I'd always been a consistent drinking alcoholic as opposed to a binger. however, there were times when a few days in a row would escalate to the binge level. always after I would realize what I missed during that time. the girls' homework/projects (school projects are always my thing), A+ test scores, timeless moments in athletics (the ones were the team loses mercilessly, but your child excels).
And, at the end of these "binges" I would realize that I missed my husband. Not only missed out, but I actually missed him because I was "somewhere else".
I wrote a message to him in the recent past, "I miss you. sorry I've been such a jerk". He wrote back, "I miss you too".

Ghostlight1 03-03-2014 01:08 PM

That's sweet. I know all about the days, events and people I missed while drinking.
I was a consistent drunk, too. The days I wasn't laying in bed recovering, I was drinking.
I missed so much of life.
Best to you aand your family.

least 03-03-2014 01:13 PM

I was an all day every day drinker too. :( I too missed a lot of things. Thankfully don't miss anything anymore. :)

dasautobatgirl 03-03-2014 03:13 PM

Ghostlight1 ... "the recovery days" ... Mommy's sick right now

apophylite 03-03-2014 03:22 PM

Wow, your post really touched me! Especially the bit about missing your husband.
Isn't it nice to be emotionally present for family. I feel guilty when I look back so now I try to only look forward.
Your post gave me a reminder of why I am sober, thank you:)

FindTheAnswer 03-03-2014 05:13 PM

My son is in college now. I always made sure I had a good dinner for him, and in highschool the most time I got with him was sharing a couple shows while we ate together. Then off to his room he would go and I would continue clutching my wine glass until I went to bed. Now I wonder if he stayed in his room because I was drinking or if that was just his teenage tendency. He is in his second year at UNC, and I doubt myself all the time on what kind of parent I was to him. Those are years I can't get back. And, I have so few memories. The thing is I was the woman that stopped drinking 3 months prior to even trying to get pregnant. Took prenatal vitamins, too. Then didn't drink the entire pregnancy or the 15 months he breast fed. That woman ended up like this. It breaks my heart that I didn't give him the best me that I could have been.

How do you forgive yourself? You can't make it up.

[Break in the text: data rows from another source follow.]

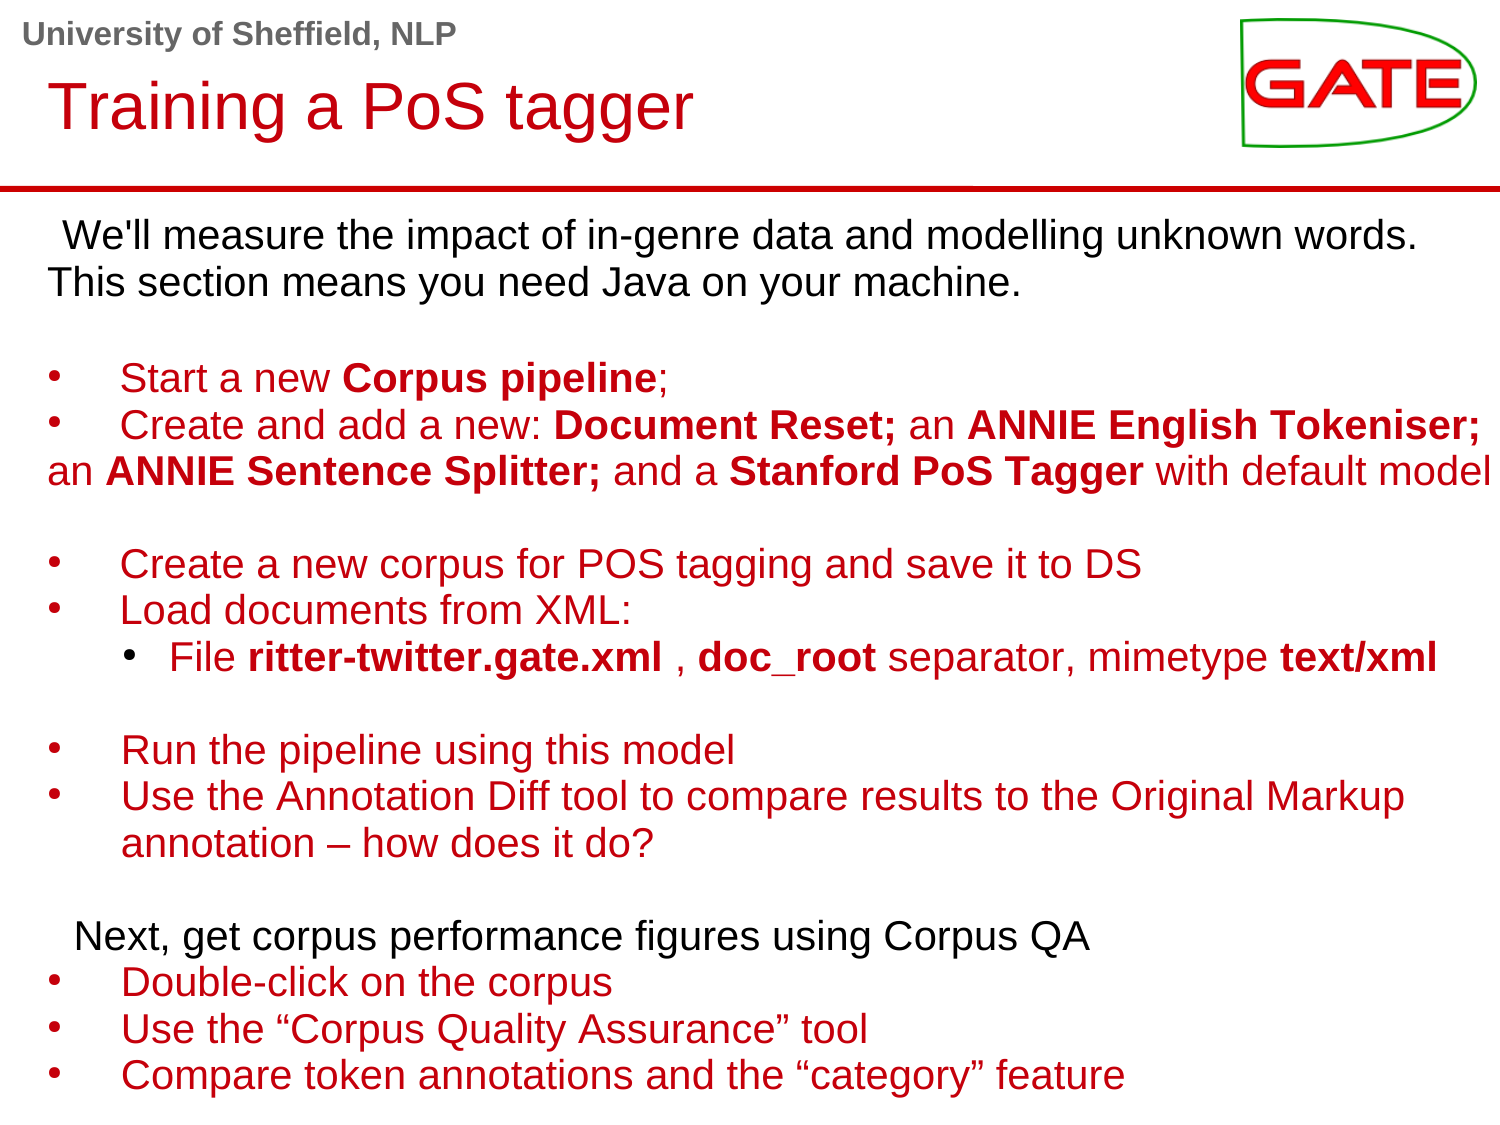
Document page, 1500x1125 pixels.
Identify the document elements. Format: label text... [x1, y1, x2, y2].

picture [1240, 18, 1477, 148]
text_box We'll measure the impact of in-genre data and modelling unknown words. This section means you need Java on your machine. Start a new Corpus pipeline; Create and add a new: Document Reset; an ANNIE English Tokeniser; an ANNIE Sentence Splitter; and a Stanford PoS Tagger with default model Create a new corpus for POS tagging and save it to DS Load documents from XML: File ritter-twitter.gate.xml , doc_root separator, mimetype text/xml Run the pipeline using this model Use the Annotation Diff tool to compare results to the Original Markup annotation – how does it do? Next, get corpus performance figures using Corpus QA Double-click on the corpus Use the “Corpus Quality Assurance” tool Compare token annotations and the “category” feature [47, 212, 1500, 1063]
text_box Training a PoS tagger [47, 47, 1267, 168]
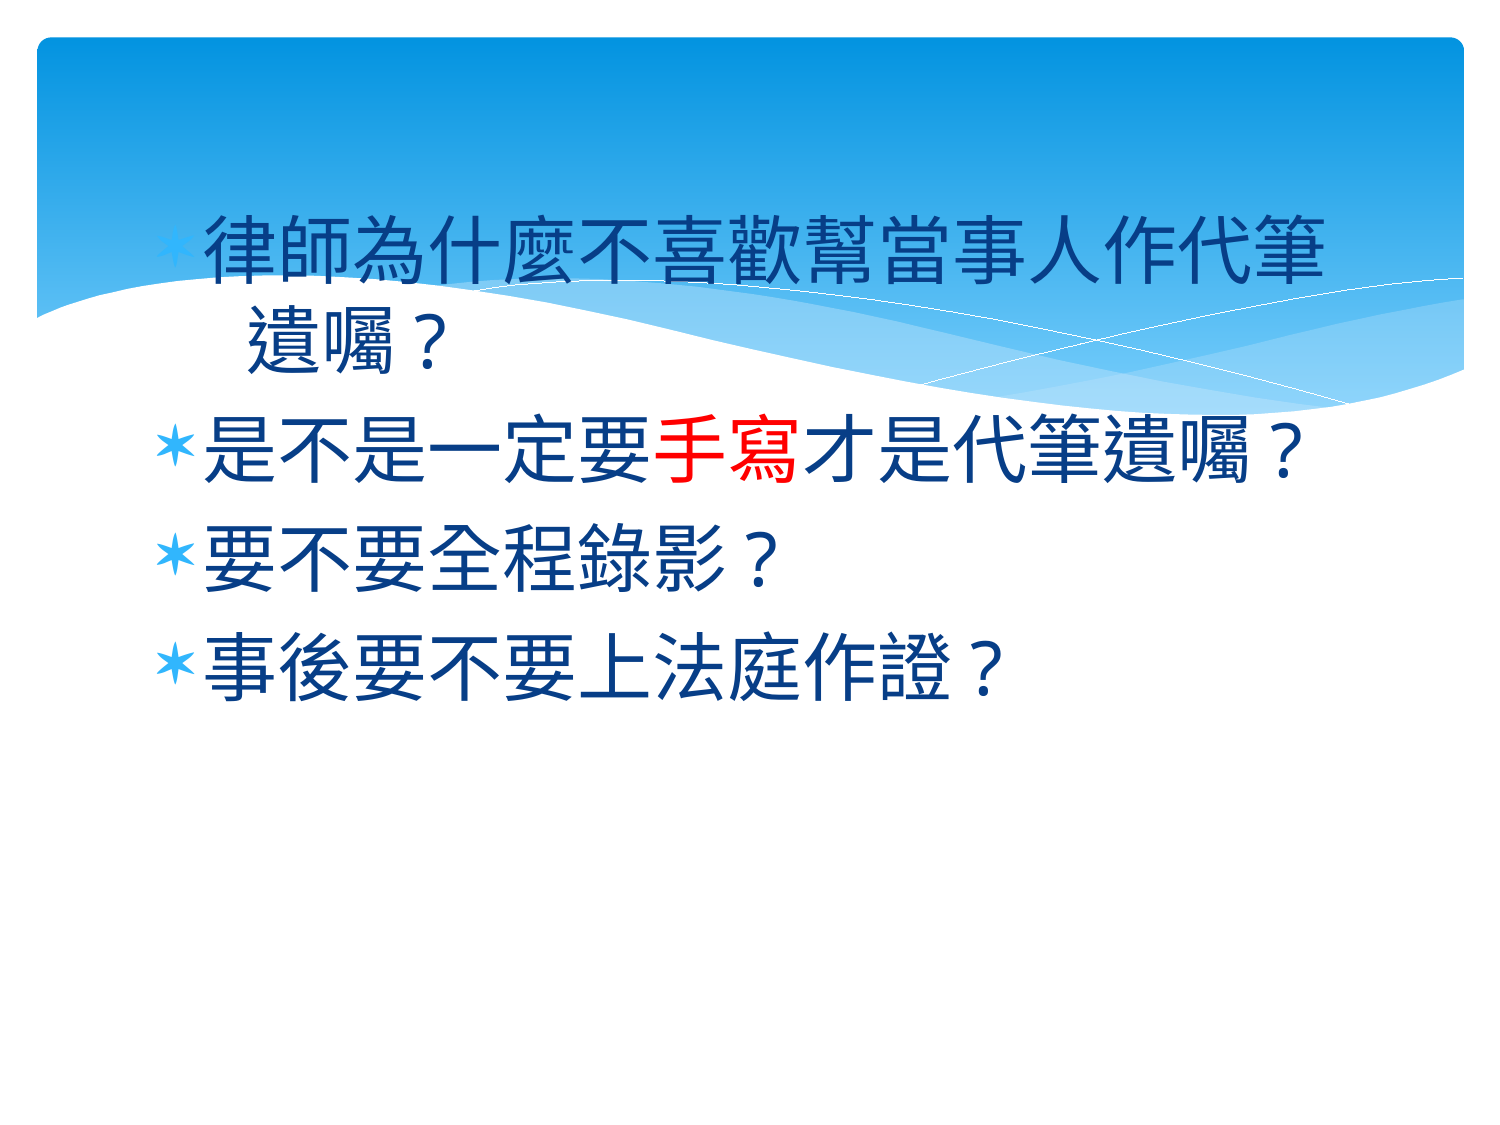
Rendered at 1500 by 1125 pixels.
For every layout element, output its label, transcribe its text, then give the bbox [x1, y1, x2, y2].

list 律師為什麼不喜歡幫當事人作代筆遺囑? 是不是一定要手寫才是代筆遺囑? 要不要全程錄影? 事後要不要上法庭作證? [142, 196, 1358, 970]
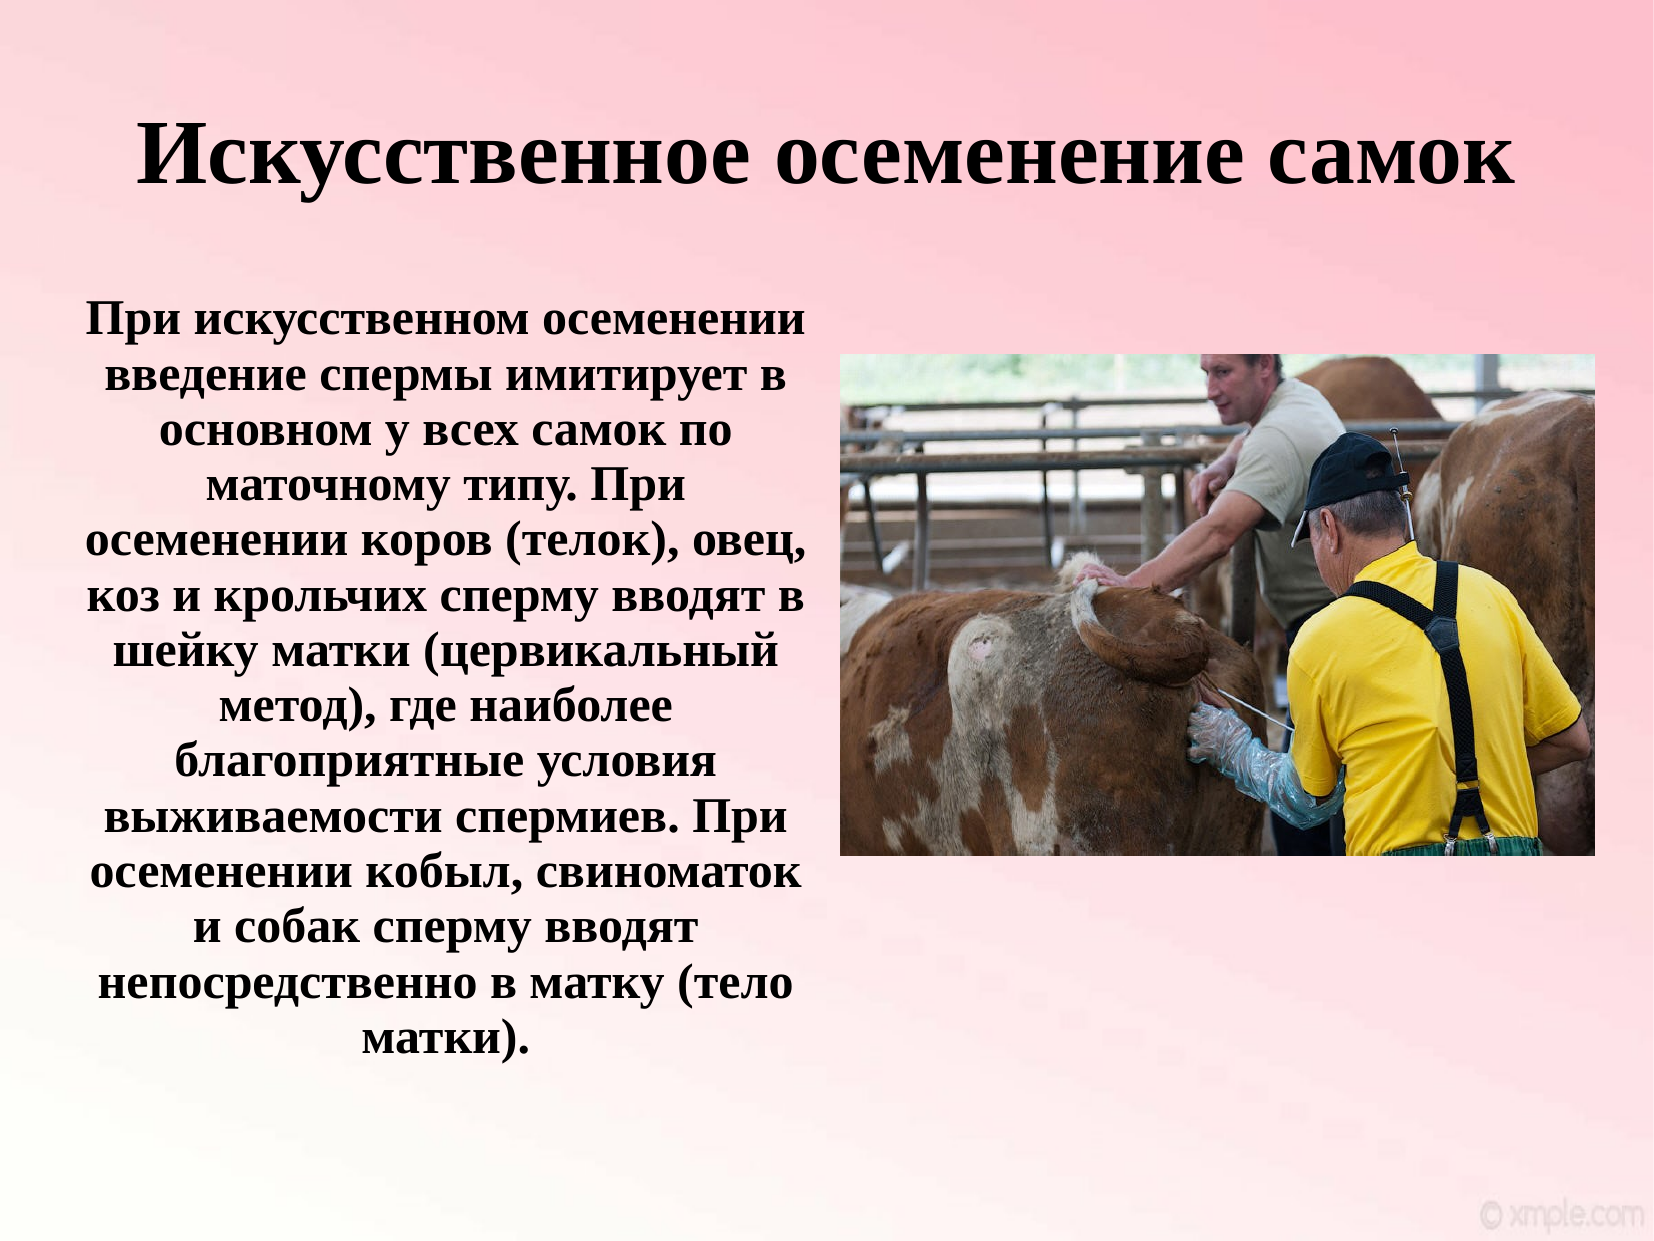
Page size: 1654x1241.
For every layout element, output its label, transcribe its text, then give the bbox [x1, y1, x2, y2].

picture [0, 0, 1654, 1241]
title Искусственное осеменение самок [82, 49, 1571, 257]
list При искусственном осеменении введение спермы имитирует в основном у всех самок по маточному типу. При осеменении коров (телок), овец, коз и крольчих сперму вводят в шейку матки (цервикальный метод), где наиболее благоприятные условия выживаемости спермиев. При осеменении кобыл, свиноматок и собак сперму вводят непосредственно в матку (тело матки). [82, 290, 809, 1109]
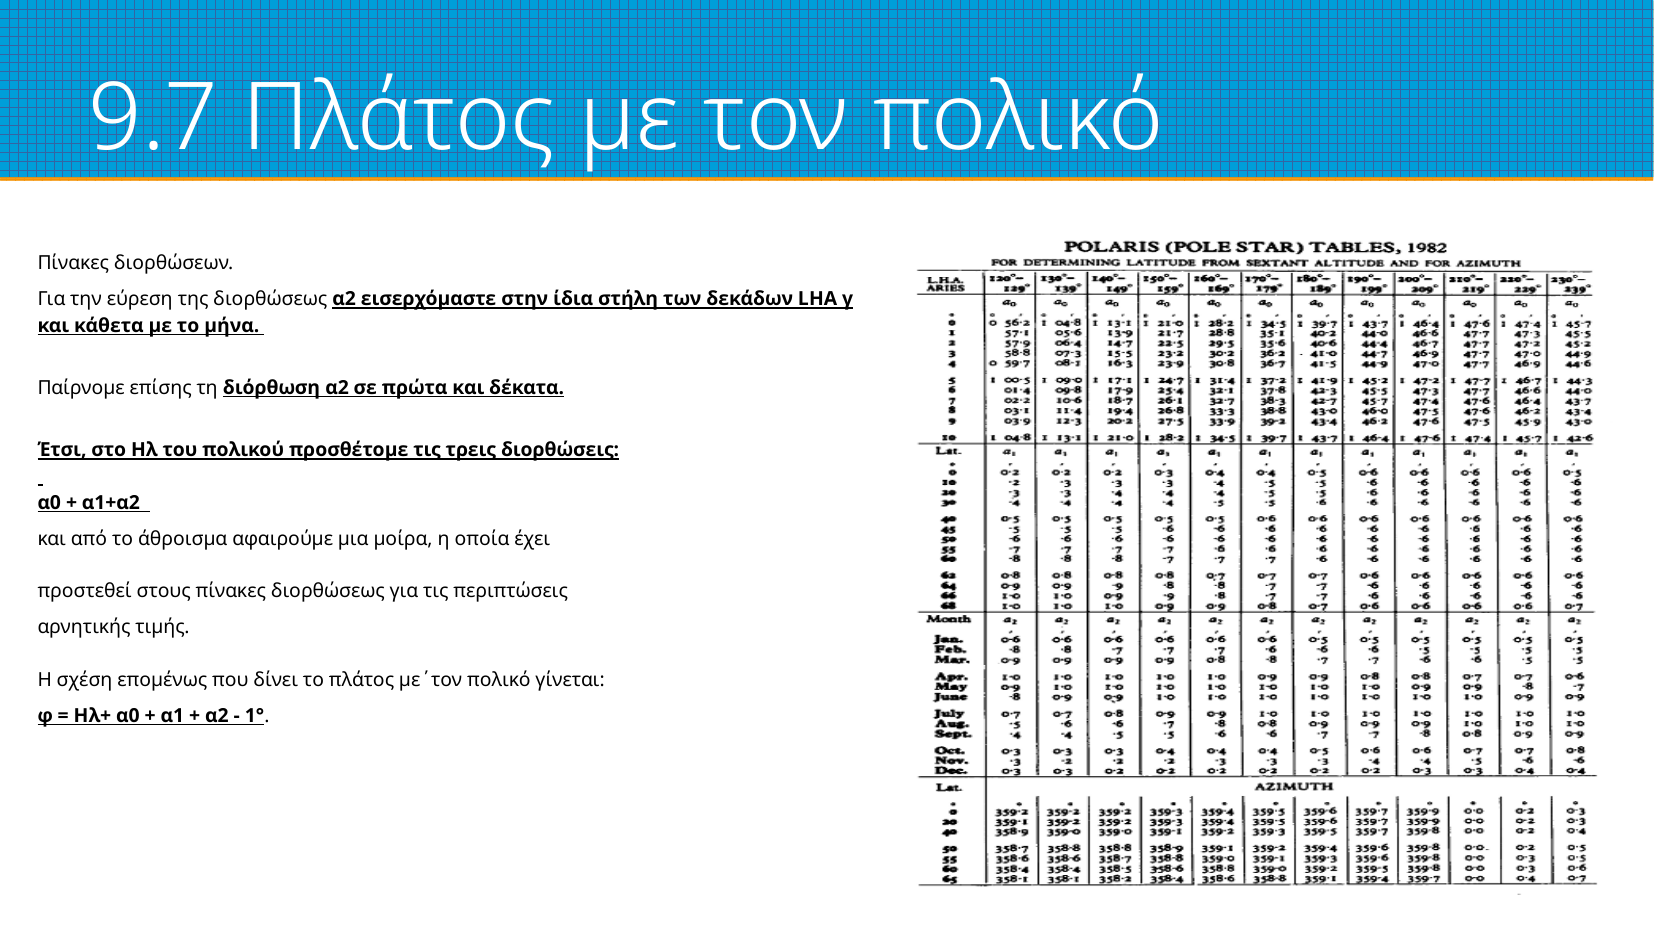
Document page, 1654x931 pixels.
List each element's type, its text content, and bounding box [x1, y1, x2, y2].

title 9.7 Πλάτος με τον πολικό [88, 14, 1565, 178]
list Πίνακες διορθώσεων. Για την εύρεση της διορθώσεως α2 εισερχόµαστε στην ίδια στήλη των δεκάδων LΗΑ γ και κάθετα µε το µήνα. Παίρνοµε επίσης τη διόρθωση α2 σε πρώτα και δέκατα. Έτσι, στο Ηλ του πολικού προσθέτοµε τις τρεις διορθώσεις: α0 + α1+α2 και από το άθροισμα αφαιρούμε µια μοίρα, η οποία έχει προστεθεί στους πίνακες διορθώσεως για τις περιπτώσεις αρνητικής τιμής. Η σχέση εποµένως που δίνει το πλάτος με΄τον πολικό γίνεται: φ = Hλ+ α0 + α1 + α2 - 1°. [37, 249, 863, 826]
picture [900, 224, 1613, 901]
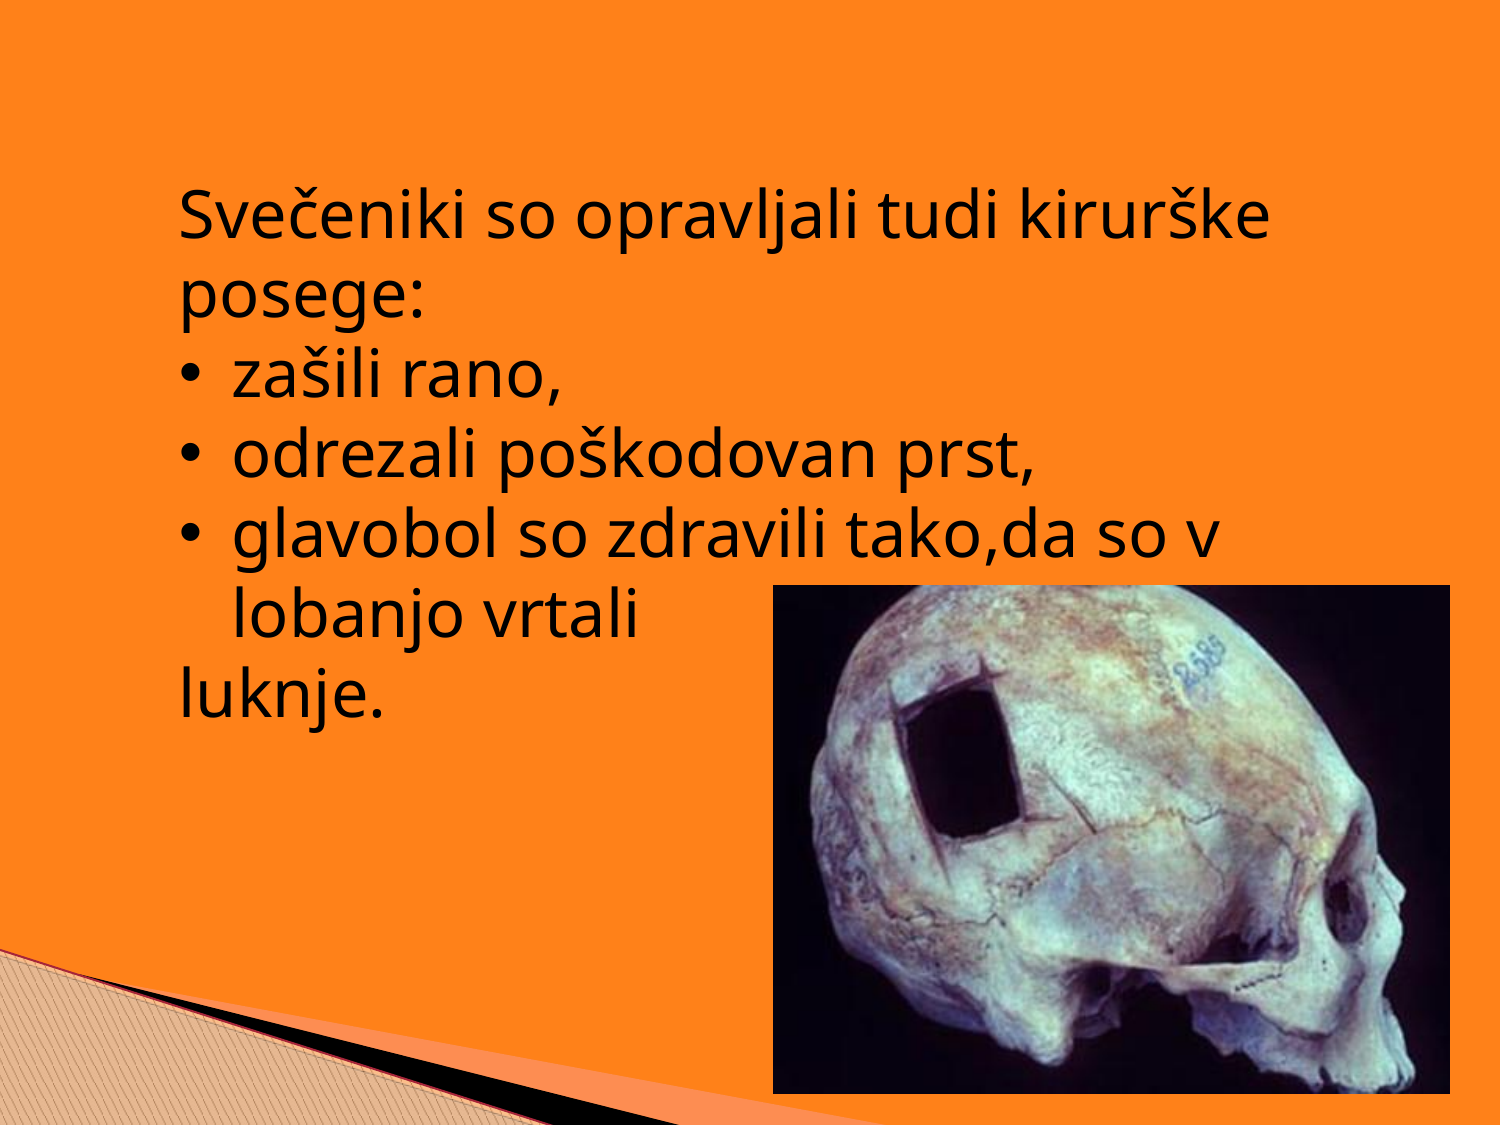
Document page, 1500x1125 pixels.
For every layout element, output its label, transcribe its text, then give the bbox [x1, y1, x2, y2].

dasautobatgirl 03-03-2014 08:16 PM

FindTheAnswer,
Wow.
I usually find Least to have great feedback. Also, Apophylite gave the best on this, "I feel guilty when I look back so now I try to only look forward".
I forgive myself every day, over coffee.
No, you can't make it up ... you can only look forward. The guilt and the wasted time will kill you if you let it. so don't let it.
easier said than done, but you can't change the past. however you can make the best of the present and future. doing that is enough to win his heart. after all he loves you and being healthy now is the best you can ever do.
there is always time to make more, new memories.
and, something I'm often told, "don't be so hard on yourself".